- _DOCUMENT SEGMENT_
>>>>>
8-K 1 s116751_8k.htm FORM 8-K

 

UNITED STATES

SECURITIES AND EXCHANGE COMMISSION 

WASHINGTON, D.C. 20549

 

FORM 8-K

 

CURRENT REPORT

 

Pursuant to Section 13 or 15(d) of the Securities Exchange Act of 1934

 

Date of Report (date of earliest event reported): March 12, 2019

 

CELSIUS HOLDINGS, INC. 

(Exact name of registrant as specified in charter)

 

Nevada

(State or other jurisdiction of incorporation)

 

000-55663   20-2745790
 (Commission File Number)   (IRS Employer Identification No.)

 

2424 N. Federal Highway, Suite 208, Boca Raton, Florida 33431 

 (Address of principal executive offices and zip code)

 

(561) 276-2239
(Registrant’s telephone number including area code)
 
Former Name or Former Address (If Changed Since Last Report)
<<<<<
- _WORK REQUEST 1_
Switch "telephone number" to "phone number" in the Form 8-K cover page, writing out the passage starting at "(Address of principal" and ending at "Since Last Report)".
- _WORK REQUEST 2_
Set down each of the records below word for word, without any change.

- _RECORD SET_
>>>>>
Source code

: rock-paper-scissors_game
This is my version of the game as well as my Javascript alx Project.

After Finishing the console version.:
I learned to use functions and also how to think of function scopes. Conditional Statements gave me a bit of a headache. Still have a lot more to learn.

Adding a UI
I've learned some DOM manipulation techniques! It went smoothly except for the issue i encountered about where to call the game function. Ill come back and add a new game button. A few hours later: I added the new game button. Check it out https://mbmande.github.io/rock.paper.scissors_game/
<<<<<
- _YOUR RESPONSE 1_
(Address of principal executive offices and zip code)

 

(561) 276-2239
(Registrant’s phone number including area code)
 
Former Name or Former Address (If Changed Since Last Report)

- _YOUR RESPONSE 2_
Source code

: rock-paper-scissors_game
This is my version of the game as well as my Javascript alx Project.

After Finishing the console version.:
I learned to use functions and also how to think of function scopes. Conditional Statements gave me a bit of a headache. Still have a lot more to learn.

Adding a UI
I've learned some DOM manipulation techniques! It went smoothly except for the issue i encountered about where to call the game function. Ill come back and add a new game button. A few hours later: I added the new game button. Check it out https://mbmande.github.io/rock.paper.scissors_game/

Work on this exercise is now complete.